— Directions —
Could you write out every line of the items below word for word?

— Records for this exercise —
= = = = =

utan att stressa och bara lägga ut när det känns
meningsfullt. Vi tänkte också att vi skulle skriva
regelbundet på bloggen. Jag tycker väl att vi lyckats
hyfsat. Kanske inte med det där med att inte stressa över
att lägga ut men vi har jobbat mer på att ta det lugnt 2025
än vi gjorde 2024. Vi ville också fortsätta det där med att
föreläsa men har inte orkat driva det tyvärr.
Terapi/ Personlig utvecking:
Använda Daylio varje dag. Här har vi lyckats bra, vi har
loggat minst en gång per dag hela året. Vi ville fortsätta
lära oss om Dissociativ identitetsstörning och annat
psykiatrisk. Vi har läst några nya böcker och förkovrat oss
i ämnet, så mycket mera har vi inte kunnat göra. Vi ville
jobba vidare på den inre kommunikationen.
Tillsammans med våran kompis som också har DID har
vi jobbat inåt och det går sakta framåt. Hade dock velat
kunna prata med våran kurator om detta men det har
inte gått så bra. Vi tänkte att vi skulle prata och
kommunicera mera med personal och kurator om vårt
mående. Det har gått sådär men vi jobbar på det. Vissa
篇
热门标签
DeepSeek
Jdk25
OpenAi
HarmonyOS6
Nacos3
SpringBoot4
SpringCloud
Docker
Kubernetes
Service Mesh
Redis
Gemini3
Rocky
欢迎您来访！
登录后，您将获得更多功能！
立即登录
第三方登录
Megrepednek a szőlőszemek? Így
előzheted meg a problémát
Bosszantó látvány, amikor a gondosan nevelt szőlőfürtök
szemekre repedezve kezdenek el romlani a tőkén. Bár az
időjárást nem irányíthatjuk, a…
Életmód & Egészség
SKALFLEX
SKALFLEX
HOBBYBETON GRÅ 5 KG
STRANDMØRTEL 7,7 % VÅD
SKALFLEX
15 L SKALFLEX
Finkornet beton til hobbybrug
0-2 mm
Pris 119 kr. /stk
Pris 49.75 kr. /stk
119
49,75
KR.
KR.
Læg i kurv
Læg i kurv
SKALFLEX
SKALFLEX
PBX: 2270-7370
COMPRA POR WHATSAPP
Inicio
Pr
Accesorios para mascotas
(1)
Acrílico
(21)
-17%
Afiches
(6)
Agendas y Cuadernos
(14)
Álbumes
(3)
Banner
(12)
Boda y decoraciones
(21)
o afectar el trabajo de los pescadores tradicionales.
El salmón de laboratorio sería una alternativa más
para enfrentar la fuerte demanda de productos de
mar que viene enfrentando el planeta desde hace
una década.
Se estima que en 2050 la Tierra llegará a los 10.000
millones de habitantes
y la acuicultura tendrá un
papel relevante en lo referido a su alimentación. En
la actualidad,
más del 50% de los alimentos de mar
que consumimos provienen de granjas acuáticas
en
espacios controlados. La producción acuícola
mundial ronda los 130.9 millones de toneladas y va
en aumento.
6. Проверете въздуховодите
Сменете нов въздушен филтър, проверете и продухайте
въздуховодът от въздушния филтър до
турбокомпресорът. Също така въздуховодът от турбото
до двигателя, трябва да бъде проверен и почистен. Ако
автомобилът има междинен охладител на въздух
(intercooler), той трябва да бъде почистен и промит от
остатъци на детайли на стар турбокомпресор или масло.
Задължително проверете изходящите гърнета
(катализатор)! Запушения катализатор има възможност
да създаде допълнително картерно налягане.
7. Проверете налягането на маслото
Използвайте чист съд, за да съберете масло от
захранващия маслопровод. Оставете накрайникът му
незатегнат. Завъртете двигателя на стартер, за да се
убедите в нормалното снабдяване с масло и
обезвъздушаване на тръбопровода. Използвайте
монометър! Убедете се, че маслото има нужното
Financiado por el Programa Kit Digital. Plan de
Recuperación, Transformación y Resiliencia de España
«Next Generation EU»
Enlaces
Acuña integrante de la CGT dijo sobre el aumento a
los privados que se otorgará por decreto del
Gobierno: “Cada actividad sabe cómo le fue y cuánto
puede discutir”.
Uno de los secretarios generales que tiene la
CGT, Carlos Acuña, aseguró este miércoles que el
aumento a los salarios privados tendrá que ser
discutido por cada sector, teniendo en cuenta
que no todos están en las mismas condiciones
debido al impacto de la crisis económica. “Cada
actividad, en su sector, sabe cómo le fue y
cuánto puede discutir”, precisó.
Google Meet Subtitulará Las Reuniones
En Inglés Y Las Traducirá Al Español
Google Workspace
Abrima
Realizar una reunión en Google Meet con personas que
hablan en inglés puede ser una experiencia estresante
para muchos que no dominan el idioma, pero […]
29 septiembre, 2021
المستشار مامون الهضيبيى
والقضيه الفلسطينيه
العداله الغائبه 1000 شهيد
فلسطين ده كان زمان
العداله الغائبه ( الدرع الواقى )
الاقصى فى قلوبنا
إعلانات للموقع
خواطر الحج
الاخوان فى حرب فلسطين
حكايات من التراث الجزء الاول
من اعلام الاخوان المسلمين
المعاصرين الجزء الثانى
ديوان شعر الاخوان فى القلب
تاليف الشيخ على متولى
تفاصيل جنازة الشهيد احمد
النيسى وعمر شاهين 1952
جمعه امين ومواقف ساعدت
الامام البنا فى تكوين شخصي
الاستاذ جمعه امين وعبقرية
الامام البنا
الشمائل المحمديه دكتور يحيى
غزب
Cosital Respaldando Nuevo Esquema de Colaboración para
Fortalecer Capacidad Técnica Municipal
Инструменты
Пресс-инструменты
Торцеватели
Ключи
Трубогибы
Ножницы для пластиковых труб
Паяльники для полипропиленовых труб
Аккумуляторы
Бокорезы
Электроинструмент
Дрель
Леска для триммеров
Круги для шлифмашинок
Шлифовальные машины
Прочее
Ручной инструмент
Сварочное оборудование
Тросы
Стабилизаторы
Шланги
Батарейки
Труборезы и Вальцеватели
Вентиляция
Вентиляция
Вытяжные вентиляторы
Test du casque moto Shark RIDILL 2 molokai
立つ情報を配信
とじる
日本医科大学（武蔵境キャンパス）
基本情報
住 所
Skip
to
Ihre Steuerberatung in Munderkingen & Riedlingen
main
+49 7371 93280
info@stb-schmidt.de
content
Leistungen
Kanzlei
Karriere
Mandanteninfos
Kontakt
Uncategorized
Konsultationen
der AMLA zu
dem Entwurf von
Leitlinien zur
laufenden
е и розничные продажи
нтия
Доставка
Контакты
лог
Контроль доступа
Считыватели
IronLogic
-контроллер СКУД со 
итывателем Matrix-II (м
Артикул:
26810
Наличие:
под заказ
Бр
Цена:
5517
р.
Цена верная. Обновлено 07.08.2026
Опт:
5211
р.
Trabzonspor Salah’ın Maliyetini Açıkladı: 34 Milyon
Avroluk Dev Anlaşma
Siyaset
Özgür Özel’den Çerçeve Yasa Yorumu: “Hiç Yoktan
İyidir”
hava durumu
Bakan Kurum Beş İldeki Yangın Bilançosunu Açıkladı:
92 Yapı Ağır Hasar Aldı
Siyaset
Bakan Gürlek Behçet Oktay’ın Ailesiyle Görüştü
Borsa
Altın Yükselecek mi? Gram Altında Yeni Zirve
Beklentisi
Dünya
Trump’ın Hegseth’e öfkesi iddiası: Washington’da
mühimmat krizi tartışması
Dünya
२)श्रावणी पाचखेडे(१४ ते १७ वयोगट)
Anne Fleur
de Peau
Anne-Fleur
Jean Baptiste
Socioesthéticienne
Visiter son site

= = = = =

— Answer to this exercise —
utan att stressa och bara lägga ut när det känns
meningsfullt. Vi tänkte också att vi skulle skriva
regelbundet på bloggen. Jag tycker väl att vi lyckats
hyfsat. Kanske inte med det där med att inte stressa över
att lägga ut men vi har jobbat mer på att ta det lugnt 2025
än vi gjorde 2024. Vi ville också fortsätta det där med att
föreläsa men har inte orkat driva det tyvärr.
Terapi/ Personlig utvecking:
Använda Daylio varje dag. Här har vi lyckats bra, vi har
loggat minst en gång per dag hela året. Vi ville fortsätta
lära oss om Dissociativ identitetsstörning och annat
psykiatrisk. Vi har läst några nya böcker och förkovrat oss
i ämnet, så mycket mera har vi inte kunnat göra. Vi ville
jobba vidare på den inre kommunikationen.
Tillsammans med våran kompis som också har DID har
vi jobbat inåt och det går sakta framåt. Hade dock velat
kunna prata med våran kurator om detta men det har
inte gått så bra. Vi tänkte att vi skulle prata och
kommunicera mera med personal och kurator om vårt
mående. Det har gått sådär men vi jobbar på det. Vissa
篇
热门标签
DeepSeek
Jdk25
OpenAi
HarmonyOS6
Nacos3
SpringBoot4
SpringCloud
Docker
Kubernetes
Service Mesh
Redis
Gemini3
Rocky
欢迎您来访！
登录后，您将获得更多功能！
立即登录
第三方登录
Megrepednek a szőlőszemek? Így
előzheted meg a problémát
Bosszantó látvány, amikor a gondosan nevelt szőlőfürtök
szemekre repedezve kezdenek el romlani a tőkén. Bár az
időjárást nem irányíthatjuk, a…
Életmód & Egészség
SKALFLEX
SKALFLEX
HOBBYBETON GRÅ 5 KG
STRANDMØRTEL 7,7 % VÅD
SKALFLEX
15 L SKALFLEX
Finkornet beton til hobbybrug
0-2 mm
Pris 119 kr. /stk
Pris 49.75 kr. /stk
119
49,75
KR.
KR.
Læg i kurv
Læg i kurv
SKALFLEX
SKALFLEX
PBX: 2270-7370
COMPRA POR WHATSAPP
Inicio
Pr
Accesorios para mascotas
(1)
Acrílico
(21)
-17%
Afiches
(6)
Agendas y Cuadernos
(14)
Álbumes
(3)
Banner
(12)
Boda y decoraciones
(21)
o afectar el trabajo de los pescadores tradicionales.
El salmón de laboratorio sería una alternativa más
para enfrentar la fuerte demanda de productos de
mar que viene enfrentando el planeta desde hace
una década.
Se estima que en 2050 la Tierra llegará a los 10.000
millones de habitantes
y la acuicultura tendrá un
papel relevante en lo referido a su alimentación. En
la actualidad,
más del 50% de los alimentos de mar
que consumimos provienen de granjas acuáticas
en
espacios controlados. La producción acuícola
mundial ronda los 130.9 millones de toneladas y va
en aumento.
6. Проверете въздуховодите
Сменете нов въздушен филтър, проверете и продухайте
въздуховодът от въздушния филтър до
турбокомпресорът. Също така въздуховодът от турбото
до двигателя, трябва да бъде проверен и почистен. Ако
автомобилът има междинен охладител на въздух
(intercooler), той трябва да бъде почистен и промит от
остатъци на детайли на стар турбокомпресор или масло.
Задължително проверете изходящите гърнета
(катализатор)! Запушения катализатор има възможност
да създаде допълнително картерно налягане.
7. Проверете налягането на маслото
Използвайте чист съд, за да съберете масло от
захранващия маслопровод. Оставете накрайникът му
незатегнат. Завъртете двигателя на стартер, за да се
убедите в нормалното снабдяване с масло и
обезвъздушаване на тръбопровода. Използвайте
монометър! Убедете се, че маслото има нужното
Financiado por el Programa Kit Digital. Plan de
Recuperación, Transformación y Resiliencia de España
«Next Generation EU»
Enlaces
Acuña integrante de la CGT dijo sobre el aumento a
los privados que se otorgará por decreto del
Gobierno: “Cada actividad sabe cómo le fue y cuánto
puede discutir”.
Uno de los secretarios generales que tiene la
CGT, Carlos Acuña, aseguró este miércoles que el
aumento a los salarios privados tendrá que ser
discutido por cada sector, teniendo en cuenta
que no todos están en las mismas condiciones
debido al impacto de la crisis económica. “Cada
actividad, en su sector, sabe cómo le fue y
cuánto puede discutir”, precisó.
Google Meet Subtitulará Las Reuniones
En Inglés Y Las Traducirá Al Español
Google Workspace
Abrima
Realizar una reunión en Google Meet con personas que
hablan en inglés puede ser una experiencia estresante
para muchos que no dominan el idioma, pero […]
29 septiembre, 2021
المستشار مامون الهضيبيى
والقضيه الفلسطينيه
العداله الغائبه 1000 شهيد
فلسطين ده كان زمان
العداله الغائبه ( الدرع الواقى )
الاقصى فى قلوبنا
إعلانات للموقع
خواطر الحج
الاخوان فى حرب فلسطين
حكايات من التراث الجزء الاول
من اعلام الاخوان المسلمين
المعاصرين الجزء الثانى
ديوان شعر الاخوان فى القلب
تاليف الشيخ على متولى
تفاصيل جنازة الشهيد احمد
النيسى وعمر شاهين 1952
جمعه امين ومواقف ساعدت
الامام البنا فى تكوين شخصي
الاستاذ جمعه امين وعبقرية
الامام البنا
الشمائل المحمديه دكتور يحيى
غزب
Cosital Respaldando Nuevo Esquema de Colaboración para
Fortalecer Capacidad Técnica Municipal
Инструменты
Пресс-инструменты
Торцеватели
Ключи
Трубогибы
Ножницы для пластиковых труб
Паяльники для полипропиленовых труб
Аккумуляторы
Бокорезы
Электроинструмент
Дрель
Леска для триммеров
Круги для шлифмашинок
Шлифовальные машины
Прочее
Ручной инструмент
Сварочное оборудование
Тросы
Стабилизаторы
Шланги
Батарейки
Труборезы и Вальцеватели
Вентиляция
Вентиляция
Вытяжные вентиляторы
Test du casque moto Shark RIDILL 2 molokai
立つ情報を配信
とじる
日本医科大学（武蔵境キャンパス）
基本情報
住 所
Skip
to
Ihre Steuerberatung in Munderkingen & Riedlingen
main
+49 7371 93280
info@stb-schmidt.de
content
Leistungen
Kanzlei
Karriere
Mandanteninfos
Kontakt
Uncategorized
Konsultationen
der AMLA zu
dem Entwurf von
Leitlinien zur
laufenden
е и розничные продажи
нтия
Доставка
Контакты
лог
Контроль доступа
Считыватели
IronLogic
-контроллер СКУД со 
итывателем Matrix-II (м
Артикул:
26810
Наличие:
под заказ
Бр
Цена:
5517
р.
Цена верная. Обновлено 07.08.2026
Опт:
5211
р.
Trabzonspor Salah’ın Maliyetini Açıkladı: 34 Milyon
Avroluk Dev Anlaşma
Siyaset
Özgür Özel’den Çerçeve Yasa Yorumu: “Hiç Yoktan
İyidir”
hava durumu
Bakan Kurum Beş İldeki Yangın Bilançosunu Açıkladı:
92 Yapı Ağır Hasar Aldı
Siyaset
Bakan Gürlek Behçet Oktay’ın Ailesiyle Görüştü
Borsa
Altın Yükselecek mi? Gram Altında Yeni Zirve
Beklentisi
Dünya
Trump’ın Hegseth’e öfkesi iddiası: Washington’da
mühimmat krizi tartışması
Dünya
२)श्रावणी पाचखेडे(१४ ते १७ वयोगट)
Anne Fleur
de Peau
Anne-Fleur
Jean Baptiste
Socioesthéticienne
Visiter son site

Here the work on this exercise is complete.